Mechanics and mechanisms of tube formation
Dr Katja Röper, Medical Research Council Laboratory of Molecular Biology, UK
We study the dynamic behaviour of epithelial sheets of cells during organ formation, in particular during the formation of tubular organs, using the formation of the tubes of the salivary glands in the Drosophila embryo as our main model system. These tubes form through a process of budding, and we have recently uncovered that cell behaviours across the tissue primordium, the placode, are highly patterned during the initial formation of the tube from a flat epithelial sheet.

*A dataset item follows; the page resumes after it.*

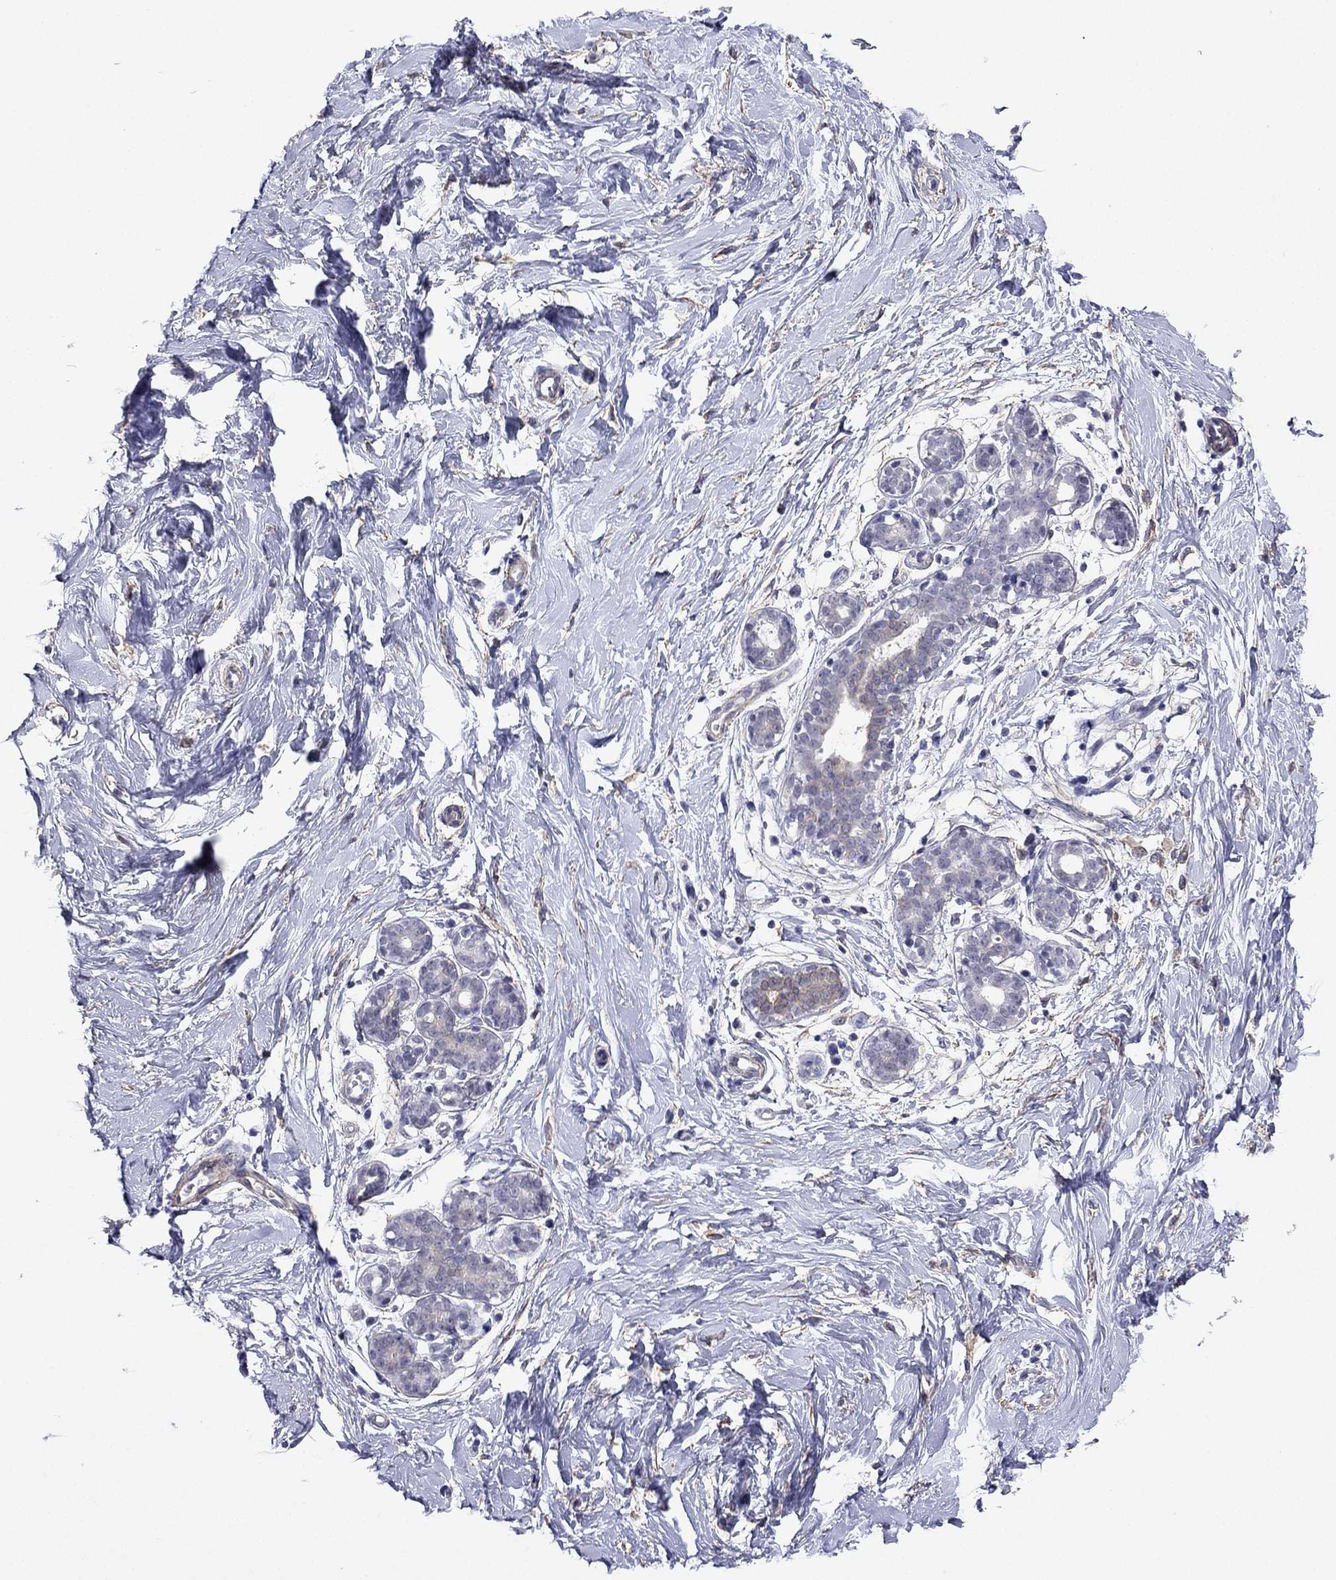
{"staining": {"intensity": "negative", "quantity": "none", "location": "none"}, "tissue": "breast", "cell_type": "Adipocytes", "image_type": "normal", "snomed": [{"axis": "morphology", "description": "Normal tissue, NOS"}, {"axis": "topography", "description": "Breast"}], "caption": "Adipocytes are negative for protein expression in normal human breast. Brightfield microscopy of immunohistochemistry (IHC) stained with DAB (3,3'-diaminobenzidine) (brown) and hematoxylin (blue), captured at high magnification.", "gene": "MYMX", "patient": {"sex": "female", "age": 37}}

Within the apical domain, isotropic constriction near the invagination point combines with polarised cell intercalation away from the invagination point. In 3D, this was due to strong wedging of cells near the pit, as well as tilting towards it, and interleaving of cells across the tissue. I will discuss these findings in the light of the analysis of mutants that fail proper tube formation and that allow us to dissect the contribution of different behaviours as well as their potential mechanical interplay. We know that apical constriction in the placodal cells is driven by an apical medial acto-myosin network that depends on an intact longitudinal microtubule cytoskeleton. This microtubule network becomes acentrosomal concomitant with apical constriction, and we can now show that this change in organisation is driven by a two-pronged mechanism, combining loss of nucleation capacity at centrosomes with release of controsomal microtubules through severing followed by selective stabilisation of new free minus ends within the apical domain.